There was no answer.

Twice more he rapped before the door opened a scant half-inch, and the eyes of the manicurist appraised him carefully before opening the door and allowing him to slip into the apartment.

“Well,” he asked, “everything all right?”

She indicated the bound form which lay on the bed.

“Everything’s all right except Ethel,” she said. “I’m certainly having my troubles with that girl.”

“Have to pillow her?” he asked.

“I’ll tell the world,” she said. “My, but that girl’s got a disposition.”

“What happened in the next apartment? Did the police come?”

“I’ll say they came. They went through the apartment and took a lot of photographs. The newspaper men came and shot flashlights. There were people tramping up and down the corridor until it sounded like a small army on the march. After a while they went away.”

“How long ago?”

“Just about half an hour.”

Crowder took a small gimlet from his pocket and bored a hole in the panel of the apartment door. Then he left the door open, stepped across the corridor and bored a similar hole in the door of Ethel Peter’s apartment.

“What’s the big idea?” asked Trivia Monette.

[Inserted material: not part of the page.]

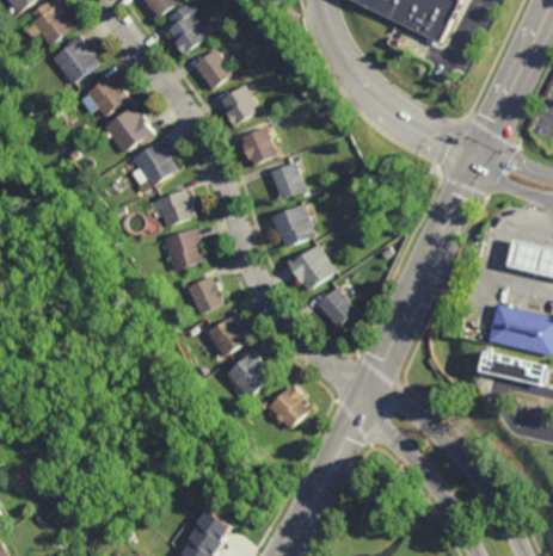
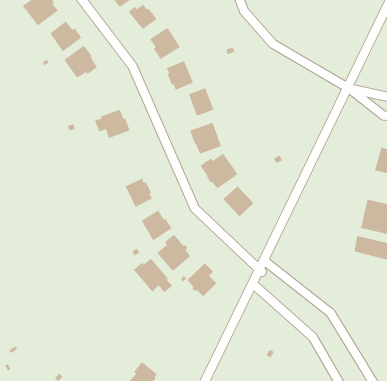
building: [129,138,176,186] -> none
building: [161,227,203,271] -> none
building: none -> [133,258,173,293]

“I’m acting on the theory,” Crowder told her, “that Ethel had the necklace hid in that apartment; that she had it hid so cleverly we couldn’t find it, and the police couldn’t find it. But I think there’s someone who knows where the necklace was hidden. That man is the partner and accomplice of Gentleman Jim Halmer.”

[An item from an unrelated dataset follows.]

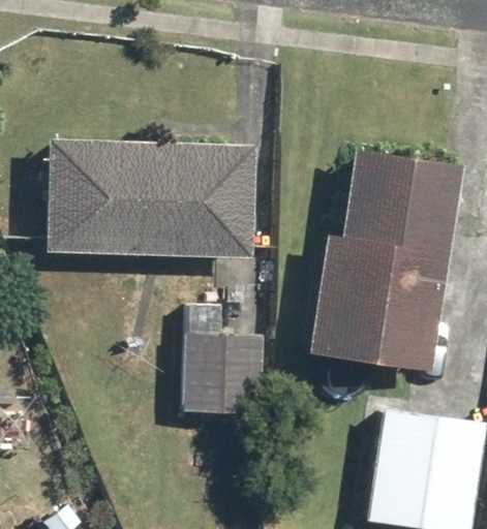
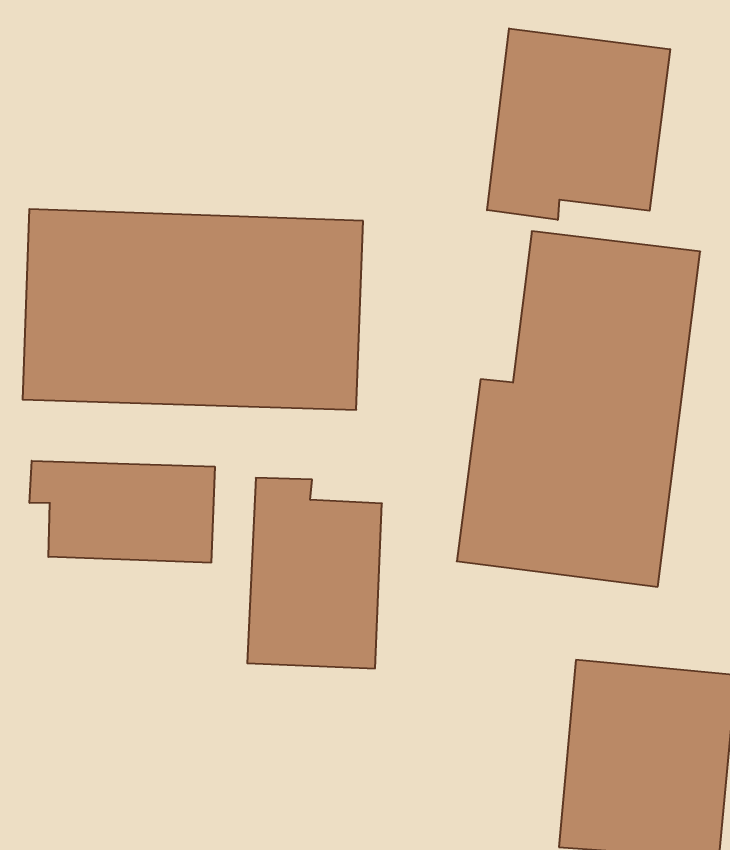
building: none -> [487,28,670,220]
building: none -> [30,461,215,563]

“You mean Ed Conway?” she asked.

He nodded.

“I knew,” she said, “that Ed Conway was pretty close to Jim Halmer. I didn’t know exactly what it was all about.”

“Conway,” said Bob Crowder, “is the man who helps him pull most of his jobs. He was mixed in on this Belman necklace business somewhere.”

“Well,” she said, “what does all that mean when it’s translated into English?”